GW Bush and "Law and Order?"

It was just announced that Bush has commuted "Scooter" Libby's prison sentence for stonewalling it for Cheney and the administration during his recent trial. According to the initial reports Scooter will still have to pay his $250,000 fine (not a problem since he is rich) and be on probation(so he may not be able to engage in dirty tricks during the 2008 campaign).

There are a number of ways to look a this development. Scooter will not join the more than two million people in U.S. jails and prisons, thus providing a few less dollars (very few) for the prison industrial complex. After seven years of shelving its pledge to give the nation "compassionate conservatism", the administration has finally applied that old bromide to one of its own. Bush has certainly shown compassion for those who engage in criminal conduct that serves his administration.
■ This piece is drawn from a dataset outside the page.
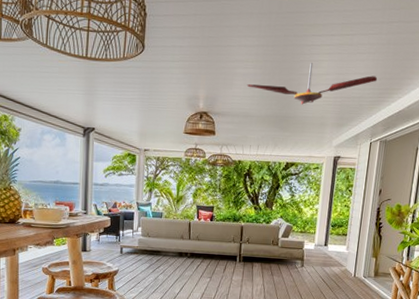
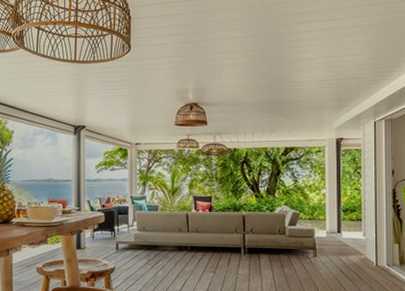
ceiling fan: present [247,63,378,105] -> none [235,49,373,89]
But I am not what conservatives like to call a "bleeding heart liberal." I am outraged as everyone, conservatives particularly, should be by this act, which shows contempt for the judicial process generally and the federal judiciary particularly. All through the nineteenth century, conservatives repeated "this is a government of laws, not a government of men" as a sort of mantra against expanding government power and political corruption. I wonder if one will hear that now?

This is the sort of thing that the delegates who wrote and ratified the U.S. constitution had in mind when they considered criteria for impeachment. Executive officers who ignored or countermanded the actions of duly constituted legislative and judicial bodies, particularly when criminal acts directly related to the affairs of state were involved.

Now, Bush has the power to pardon people or commute their sentences. Bill Clinton, one should remember, was attacked by conservatives and others for commuting the sentences of people whos had already served time, for various criminal activities, mostly involving corruption and fraud.

But Bush today has commuted the sentence of one of his administration's operatives for clearly obstructing justice in a case in which the administration sought to intimidate an important critic of its war policy by compromising the security of his wife. For this administration, even the lives of CIA agents mean little, if they are wives of its perceived enemies, and loyalty of the kind that G. Gordon Liddy, John Mitchell, et al showed during the early stages of the Watergate conspiracy, is good enough to get your sentence commuted after you are convicted but before you go to jail (it did Liddy and Mitchell little good, even though G. Gordon went on to a lucrative career as a wild and whooly right-wing talk radio figure and bit actor after his release).

Nixon richly deserved to be impeached and escaped it only by resigning. This act should stir up the public to demand Bush's impeachment and Congress should move immediately to institute impeachment procedures.

The alternative is to watch passively as the administration crudely places loyally to itself above the law, which is of course a major foundation of tyranny and dictatorship everywhere.